[Dataset content — start]

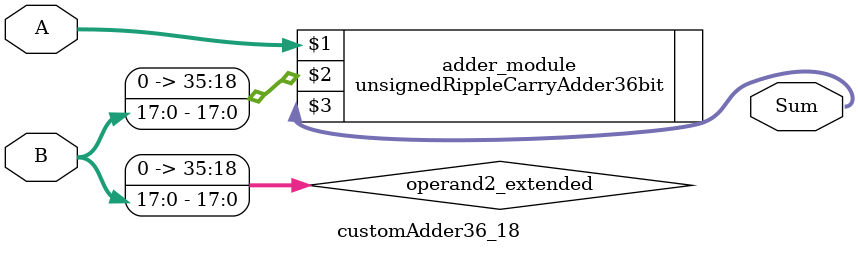
<source format=v>
module customAdder36_18(
                        input [35 : 0] A,
                        input [17 : 0] B,
                        
                        output [36 : 0] Sum
                );

        wire [35 : 0] operand2_extended;
        
        assign operand2_extended =  {18'b0, B};
        
        unsignedRippleCarryAdder36bit adder_module(
            A,
            operand2_extended,
            Sum
        );
        
        endmodule
        
</source>
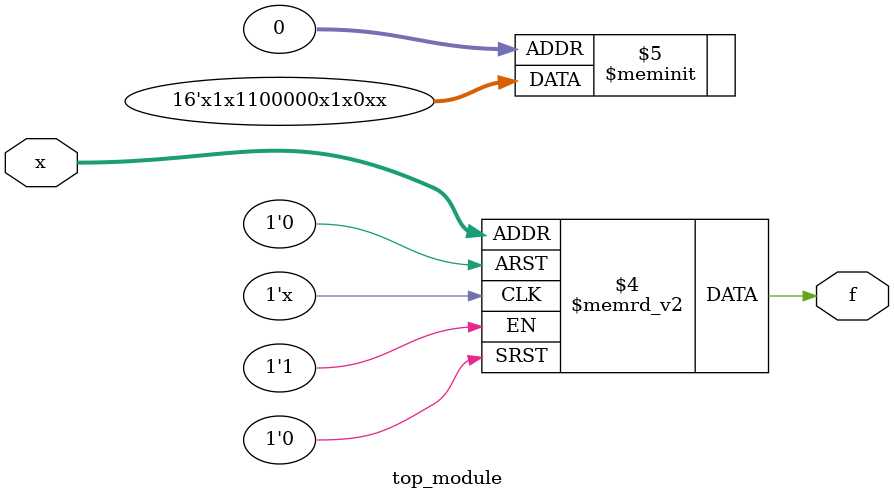
<source format=sv>
module top_module (
  input [4:1] x,
  output logic f
);

  always_comb begin
    case(x)
      4'h0, 4'h1, 4'h3, 4'h5, 4'hd, 4'hf: f = 1'bx;
      4'h2, 4'h6: f = 0;
      4'h4, 4'hb, 4'hc, 4'he: f = 1;
      default: f = 0;
    endcase
  end

endmodule

</source>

[Dataset content — finish]

Read through the lines above and collect those that contain the string "source".

<source format=v>
</source>
<source format=sv>
</source>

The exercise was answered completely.